«[A] regra de acentuar todas as esdrúxulas é de 1911, não existia antes, o que permite relativizar estas questões [à volta do Acordo Ortográfico de 1990], que não são, como muitos pretendem apaixonadamente, de lesa-pátria.» Artigo publicado no jornal Público de 26/02/2012.
1. Esta questão chegou a um ponto que venceu a minha resistência em meter-me outra vez ao barulho. E digo outra vez porque na discussão dos anos 80 contribuí para evitar algo que me pareceu muito grave na proposta de então: retirar todos os acentos às palavras esdrúxulas. Um dos argumentos que usei, além dum de ordem estatística sobre as divergências luso-brasileiras que precipitavam a drástica decisão, foi a de que os ministros e outros têm com frequência que ler textos que seus assessores escreveram para eles e onde aparecem com alguma frequência palavras caras que ninguém diz e que, sem os acentos, iriam provocar muitos risos na assistência. Mas essa guerra acabou bem.
2. Acontece contudo que essa regra de acentuar todas as esdrúxulas é de 1911, não existia antes, o que permite relativizar estas questões, que não são, como muitos pretendem apaixonadamente, de lesa-pátria.
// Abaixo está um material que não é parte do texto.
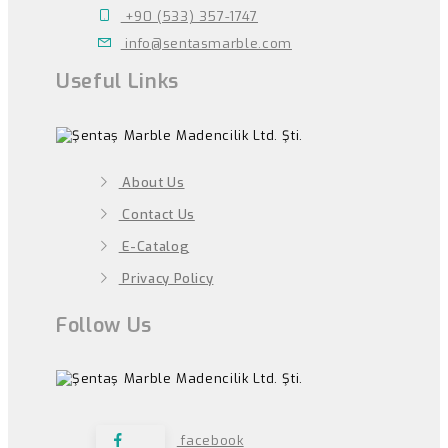
+90 (533) 357-1747
info@sentasmarble.com
Useful Links
About Us
Contact Us
E-Catalog
Privacy Policy
Follow Us
facebook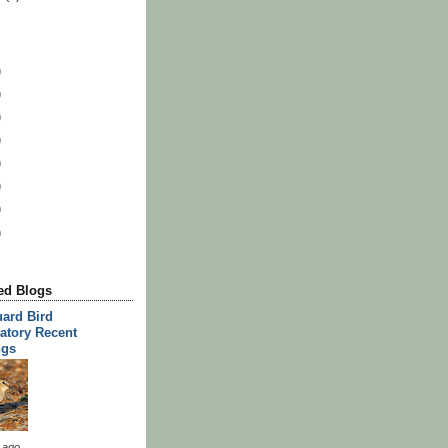
)
)
)
)
)
)
)
)
d Blogs
ard Bird
atory Recent
ngs
 ago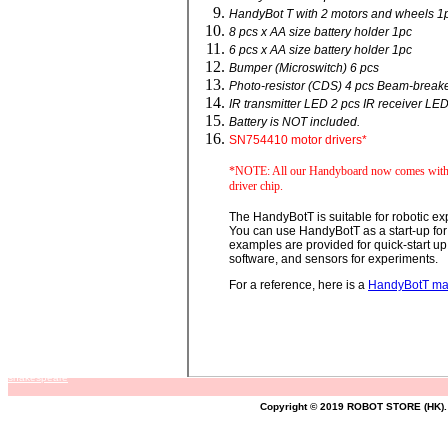
HandyBot T with 2 motors and wheels 1
8 pcs x AA size battery holder 1pc
6 pcs x AA size battery holder 1pc
Bumper (Microswitch) 6 pcs
Photo-resistor (CDS) 4 pcs Beam-breake
IR transmitter LED 2 pcs IR receiver LE
Battery is NOT included.
SN754410 motor drivers*
*NOTE: All our Handyboard now comes with 
driver chip.
The HandyBotT is suitable for robotic ex
You can use HandyBotT as a start-up for 
examples are provided for quick-start u
software, and sensors for experiments.
For a reference, here is a
HandyBotT m
shakespeare
Copyright © 2019 ROBOT STORE (HK). 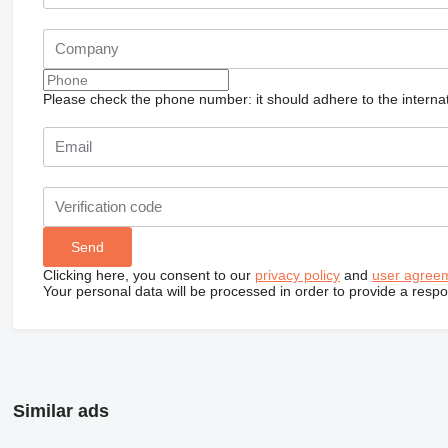
Please check the phone number: it should adhere to the internat
Clicking here, you consent to our
privacy policy
and
user agree
Your personal data will be processed in order to provide a resp
Similar ads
Senão, haveria que reclamar o regresso das consoantes duplas, affirmação, belleza, ou os ph em philosophia e na pharmácia. O que me parece justificar essa paixão é sentir-se uma pessoa que escreve, escritor ou não, atacado em algo de muito pessoal: a sua espontaneidade em escrever depressa e bem. Assim como não se vê uma lei que obrigue a gente de Lisboa a falar à moda do Alentejo ou da Madeira, também é desmedida uma lei que nos obrigue a "dar erros" no que escrevemos. 1.ª conclusão: a lei não pode obrigar adultos experientes nas suas escritas, privadas ou públicas.
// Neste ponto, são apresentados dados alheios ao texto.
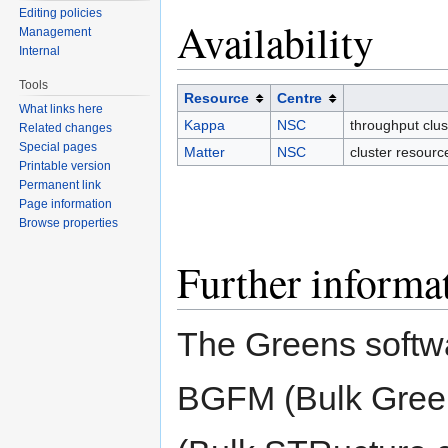
Editing policies
Availability
Management
Internal
Tools
Resource
Centre
What links here
Kappa
NSC
throughput clu
Related changes
Special pages
Matter
NSC
cluster resourc
Printable version
Permanent link
Page information
Browse properties
Further informa
The Greens softwa
BGFM (Bulk Gree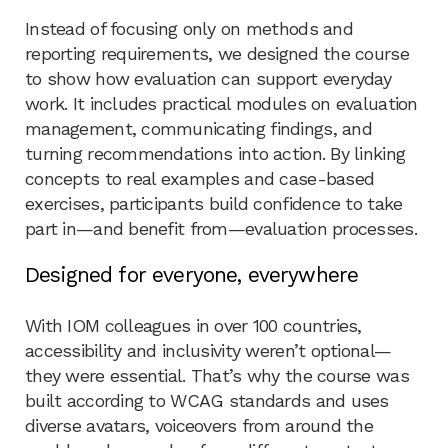
Instead of focusing only on methods and
reporting requirements, we designed the course
to show how evaluation can support everyday
work. It includes practical modules on evaluation
management, communicating findings, and
turning recommendations into action. By linking
concepts to real examples and case-based
exercises, participants build confidence to take
part in—and benefit from—evaluation processes.
Designed for everyone, everywhere
With IOM colleagues in over 100 countries,
accessibility and inclusivity weren’t optional—
they were essential. That’s why the course was
built according to WCAG standards and uses
diverse avatars, voiceovers from around the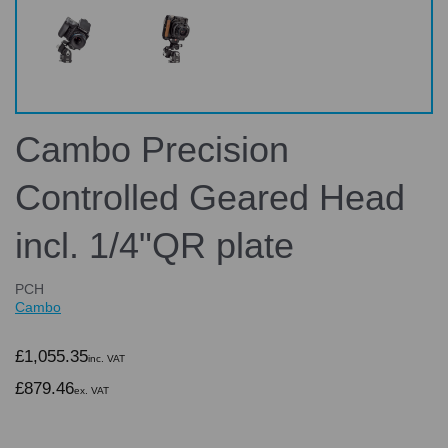
Cambo Precision
Controlled Geared Head
incl. 1/4"QR plate
PCH
Cambo
£1,055.35
inc. VAT
£879.46
ex. VAT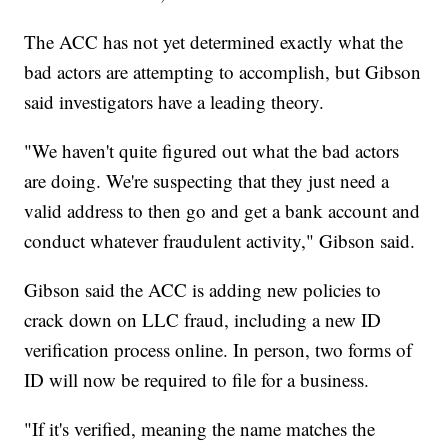
The ACC has not yet determined exactly what the
bad actors are attempting to accomplish, but Gibson
said investigators have a leading theory.
"We haven't quite figured out what the bad actors
are doing. We're suspecting that they just need a
valid address to then go and get a bank account and
conduct whatever fraudulent activity," Gibson said.
Gibson said the ACC is adding new policies to
crack down on LLC fraud, including a new ID
verification process online. In person, two forms of
ID will now be required to file for a business.
"If it's verified, meaning the name matches the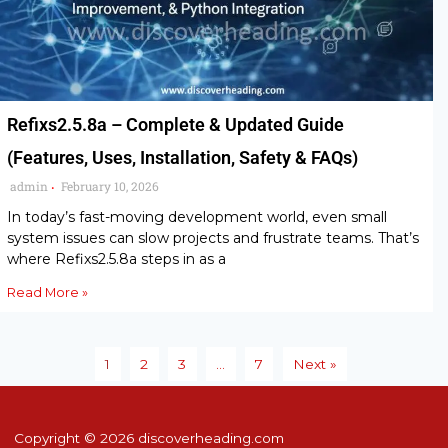
Refixs2.5.8a – Complete & Updated Guide
(Features, Uses, Installation, Safety & FAQs)
admin
February 10, 2026
•
In today’s fast-moving development world, even small
system issues can slow projects and frustrate teams. That’s
where Refixs2.5.8a steps in as a
Read More »
1
2
3
…
7
Next »
Copyright © 2026 discoverheading.com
3. O que é que, por outro lado, me parece certo no Acordo lusógrafo? Tem a ver com a escrita oficial, sem dúvida, mas não creio tanto para "unificar" as escritas: há brasileiros que escrevem como nós e outros que quase não entendemos. A vantagem mais pragmática parece-me ser a seguinte: nos usos da Teia global, os seus motores como os endereços, contam com todas as letras e com todas as suas faltas, e desse ponto de vista parece-me obviamente claro que é muito melhor que haja uma só ortografia no que aos textos oficiais diz respeito. Mas ao mesmo tempo, esses usos estão a dar cabo de todas as ortografias, toda a gente faz abreviações de rapidez nas mensagens e nos mails e nos blogues, e por aí fora, o que deve ser um quebra-cabeças para qualquer professor de Português, muito maior do que o que o Acordo possa provocar.
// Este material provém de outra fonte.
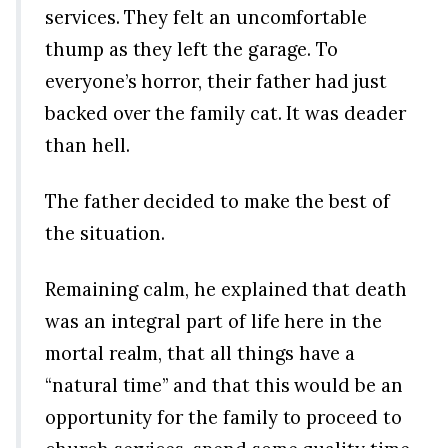
services. They felt an uncomfortable
thump as they left the garage. To
everyone’s horror, their father had just
backed over the family cat. It was deader
than hell.
The father decided to make the best of
the situation.
Remaining calm, he explained that death
was an integral part of life here in the
mortal realm, that all things have a
“natural time” and that this would be an
opportunity for the family to proceed to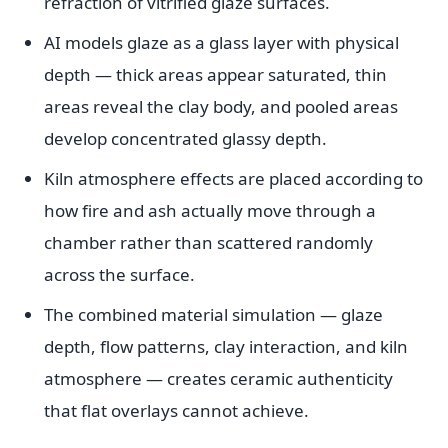
refraction of vitrified glaze surfaces.
AI models glaze as a glass layer with physical
depth — thick areas appear saturated, thin
areas reveal the clay body, and pooled areas
develop concentrated glassy depth.
Kiln atmosphere effects are placed according to
how fire and ash actually move through a
chamber rather than scattered randomly
across the surface.
The combined material simulation — glaze
depth, flow patterns, clay interaction, and kiln
atmosphere — creates ceramic authenticity
that flat overlays cannot achieve.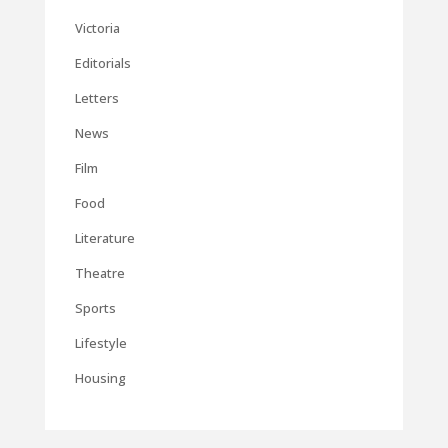
Victoria
Editorials
Letters
News
Film
Food
Literature
Theatre
Sports
Lifestyle
Housing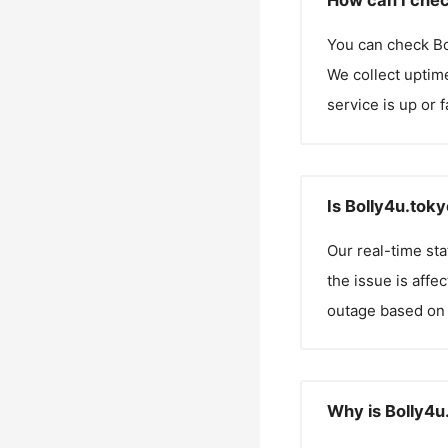
How can I chec
You can check
Bo
We collect uptime
service is up or 
Is Bolly4u.tok
Our real-time st
the issue is affe
outage based on 
Why is Bolly4u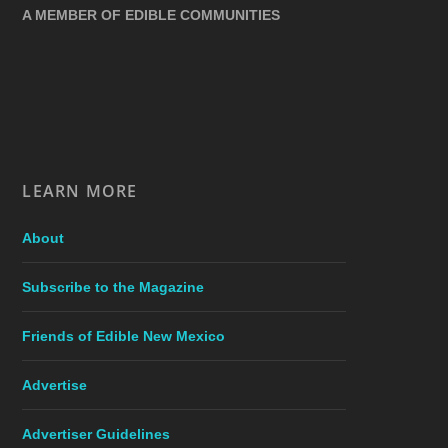
A MEMBER OF EDIBLE COMMUNITIES
LEARN MORE
About
Subscribe to the Magazine
Friends of Edible New Mexico
Advertise
Advertiser Guidelines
4. Ora, é nas escolas que a questão é complicada, porque a quem está a aprender a escrever o problema das consoantes mudas não se põe (a mim, sim, porque não as digo mas leio-as!). E aí julgo que o Ministério da Educação tem pertinência em propor uma lei destas. Poupem-nos a nós, os mais velhos, deixem que o tempo nos leve e que daqui a umas boas dezenas de anos já seja como em relação aos dois ll ou ao ph, igual para todos.